More than 50 sports coaching jobs are under threat as an award-winning joint initiative between the IFA and GAA looks set to come to an end due to education cuts.
A last gasp attempt has been made to save the programme which is due to have its funding stopped on October 31.
The Curriculum Sports Programme (CSP) has been running since 2007, with IFA and GAA affiliated coaches delivering physical literacy to 38,000 primary school children per year across 450 Northern Ireland schools.
Members of the Irish Football Association, their Gaelic counterparts and elected representatives have held recent meetings with the acting head of the civil service to persuade a rethink of the education budget to allow the scheme to continue.
The IFA said it had been looking at ways to save the jobs and continue to run the programme. “Sponsorship or alternative funding are being explored,” said an IFA spokesperson, who confirmed 27 coaches had been ‘put on notice’ due to the cessation of funding.
“This is an award-winning joint initiative between the IFA and GAA. It would be very disappointing to lose this cross community project, to lose these coaches and for the primary school children to miss out on an important part of their education.”
Ulster GAA’s Eugene Young said the programme was not specifically focused of football or GAA and was designed to help children with basic physical skills such as throwing, catching, balance, strength, agility and co-ordination.

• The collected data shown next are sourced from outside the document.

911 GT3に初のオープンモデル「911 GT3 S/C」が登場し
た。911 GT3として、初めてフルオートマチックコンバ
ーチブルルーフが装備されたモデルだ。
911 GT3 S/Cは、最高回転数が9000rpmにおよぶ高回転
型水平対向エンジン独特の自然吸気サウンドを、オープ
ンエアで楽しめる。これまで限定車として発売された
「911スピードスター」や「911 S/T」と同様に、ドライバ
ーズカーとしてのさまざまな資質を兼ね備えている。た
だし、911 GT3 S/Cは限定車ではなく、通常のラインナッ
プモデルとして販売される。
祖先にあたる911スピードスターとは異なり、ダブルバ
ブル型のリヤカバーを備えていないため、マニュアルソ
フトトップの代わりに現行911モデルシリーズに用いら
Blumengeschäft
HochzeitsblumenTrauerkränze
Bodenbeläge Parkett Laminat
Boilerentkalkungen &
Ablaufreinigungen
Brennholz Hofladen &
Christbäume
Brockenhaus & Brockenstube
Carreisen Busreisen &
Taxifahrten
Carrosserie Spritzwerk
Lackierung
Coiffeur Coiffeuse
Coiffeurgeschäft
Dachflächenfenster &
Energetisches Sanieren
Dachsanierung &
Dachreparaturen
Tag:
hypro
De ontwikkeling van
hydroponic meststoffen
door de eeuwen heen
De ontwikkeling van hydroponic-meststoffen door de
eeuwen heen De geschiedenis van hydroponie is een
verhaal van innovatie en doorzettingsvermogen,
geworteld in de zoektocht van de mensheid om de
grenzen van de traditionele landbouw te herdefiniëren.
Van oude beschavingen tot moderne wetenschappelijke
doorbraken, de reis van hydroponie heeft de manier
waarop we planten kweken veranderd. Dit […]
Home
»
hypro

Mr Young said: “We met the head of the civil service two weeks ago and last Tuesday political figures from across the parties met jointly with the David Sterling.
“We have been trying to ensure that civil servants are taking decisions on full information.
“We recognise the immense pressure the budget is under but it was our duty to just state the case for the programme and highlighted the positives that it brings to schools and community.”
He said that more than 85% of schools involved in the CSP would not provide the minimum requirement of two hours of physical education a week without the delivery of the programme, adding that a cross-border study into obesity found that children in Ulster who are on this programme had superior physical literacy skills than their counterparts in the south.
Ulster Unionist MLA Robbie Butler, one of those politicians who attended last week’s meeting with the head of the civil service, said: “Mr Sterling seemed amenable to having a look at it again.
“The real pity is some of those parties who attended the meeting have the power to get Stormont back up and running again and address this issue at the assembly.”
Mr Butler believed the programme was a ‘vital’ service which is complimentary to under pressure teachers.
He commented: “Those who spoke at the meeting put a high emphasis on the physical aspects of this programme. I spoke about the benefits to mental health and wellbeing of the social interaction and physical activity.
“In terms of the overall budget we didn’t think it was a colossal amount of money. We had thought that given the measurable success that the IFA and GAA coaches had brought that it merited a three-month delay in the implementation of it to allow for further consideration.”
He added: “When you’re trying to attract the highest calibre of coach, and maintain the high level we’re at, we need to be able to offer some element of job security.”
In 2014 the Curriculum Sports Programme won the Coaching Project of the Year in the UK.
It was also held up as good practice in Canada highlighting the co-operation between government departments and governing bodies for sport.
While the Department of Education said the programme had helped primary school teachers in delivering PE lessons, it said the decision to cut the funding came down to pressures on budget.
A spokesperson said: “The Department of Education recognises the contribution that the Curriculum Sports Programme (CSP) has made at a local level in helping to raise the confidence of, and provide support to, primary teachers in delivering PE.
“The schools taking part in the programme were allocated coaches on the understanding that the class teacher would be present at all times to assist in the delivery of the sessions in order to develop their own knowledge and skills and to enable them to follow up as appropriate in their own teaching.”
They continued: “Teachers in participating primary schools have been involved with the programme for 10 years and the department would have expected that the skills and confidence of the teachers involved will have improved significantly over this period.
“Schools are responsible for delivering the statutory curriculum, including PE which is compulsory for all pupils between the ages of four and 16, and they can use their delegated budget to employ coaches if they deem this as a priority for their school.
“The CSP was provided under contract by the GAA and IFA and since 2010/11 the department has invested a total of £10.3 million in the programme.
“The financial pressures on the education budget in 2017-18 has meant that the continued annual payment of £1.3 million for this contract has not been possible without further reductions in the budget for the department’s core services of early years, youth and schools.
“The department wrote to the IFA and the GAA on July 25, formally notifying them that the contract for the Curriculum Sports Programme will not be renewed beyond October 31.”